Chart prepared by James Stanley
But as prices continued to run-higher yesterday, resistance began to show off of the April high around $1,295. Also in this area is a projected trend-line from the previous bullish move in mid-April; the projection of which runs into current resistance.
Chart prepared by James Stanley
Collectively, the past six weeks of price action in Gold have produced a V-shaped reversal, with the Comey low serving as the fulcrum point of the reversal; with price action running into a potential double-top formation off of the April-high.

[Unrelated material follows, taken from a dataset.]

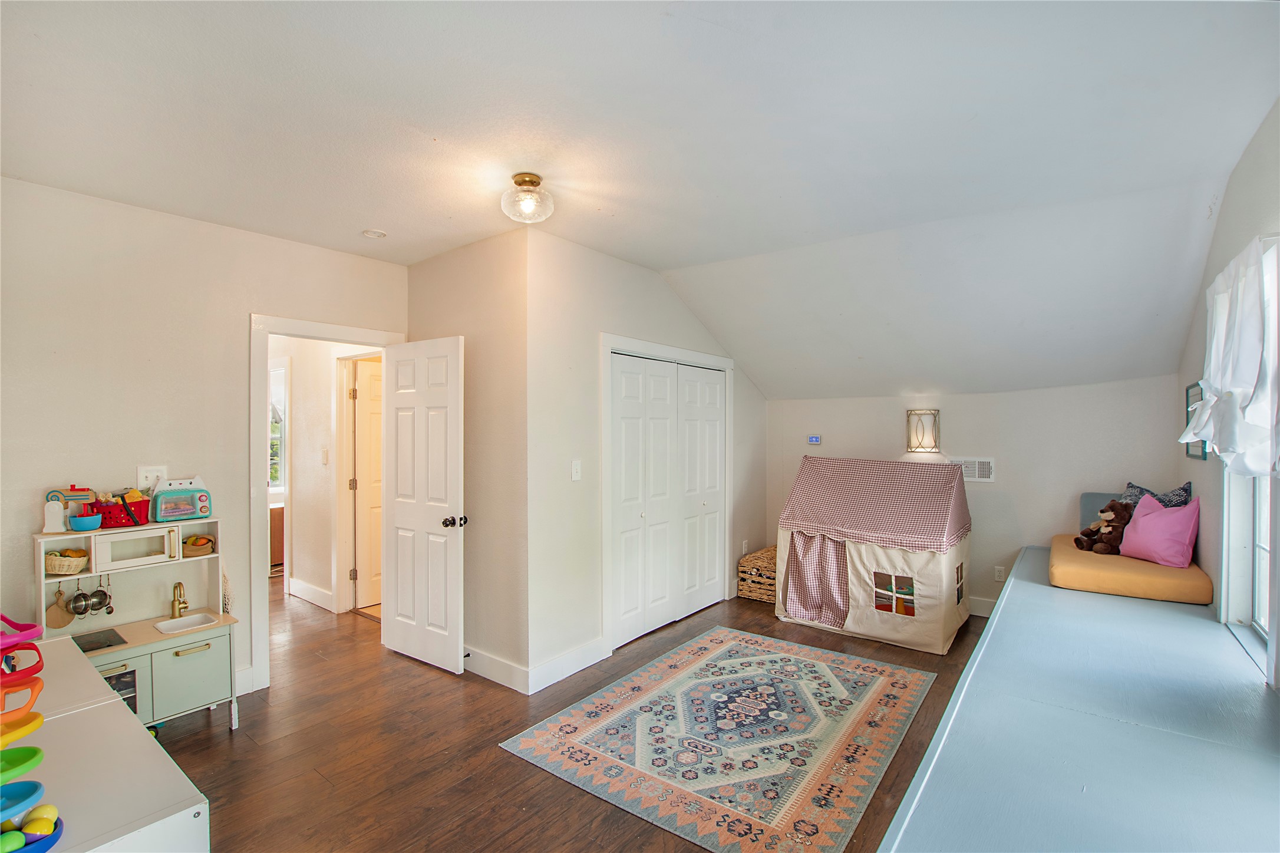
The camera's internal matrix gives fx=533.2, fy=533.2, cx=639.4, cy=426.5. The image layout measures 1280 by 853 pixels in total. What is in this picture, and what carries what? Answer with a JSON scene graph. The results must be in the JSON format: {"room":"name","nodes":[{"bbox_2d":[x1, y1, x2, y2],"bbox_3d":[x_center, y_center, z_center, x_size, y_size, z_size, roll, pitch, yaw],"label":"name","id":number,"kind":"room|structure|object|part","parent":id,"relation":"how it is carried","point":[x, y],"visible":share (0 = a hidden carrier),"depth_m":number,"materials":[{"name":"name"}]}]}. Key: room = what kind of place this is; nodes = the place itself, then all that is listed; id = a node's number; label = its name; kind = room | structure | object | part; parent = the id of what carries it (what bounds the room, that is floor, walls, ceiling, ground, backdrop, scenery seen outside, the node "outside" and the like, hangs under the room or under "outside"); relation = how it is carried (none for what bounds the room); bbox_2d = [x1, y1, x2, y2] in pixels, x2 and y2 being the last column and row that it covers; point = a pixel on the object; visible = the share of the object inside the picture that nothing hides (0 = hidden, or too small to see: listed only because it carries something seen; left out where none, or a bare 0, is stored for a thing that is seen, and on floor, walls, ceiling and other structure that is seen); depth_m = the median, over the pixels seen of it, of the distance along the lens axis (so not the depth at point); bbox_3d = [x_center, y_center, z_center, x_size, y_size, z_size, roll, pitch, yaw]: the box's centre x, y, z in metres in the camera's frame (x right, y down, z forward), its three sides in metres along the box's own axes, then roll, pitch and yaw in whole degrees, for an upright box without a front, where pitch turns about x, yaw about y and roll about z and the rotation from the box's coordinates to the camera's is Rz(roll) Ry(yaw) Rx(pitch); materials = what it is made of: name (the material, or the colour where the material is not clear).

Chart prepared by James Stanley
After Mr. Comey’s opening statement was released ahead of tomorrow’s testimony, Gold was offered lower off of that resistance at $1,295, and so far we’ve seen price action follow-thru. However, to confirm that a double top is, in fact, in place, we need to first make sure that what we’re seeing is a near-term top. Traders would likely want to let bears punch through the prior swing-low at $1,277 to prove bearish continuation potential of this recent move off of resistance, at which point the door will be opened for bearish continuation strategies.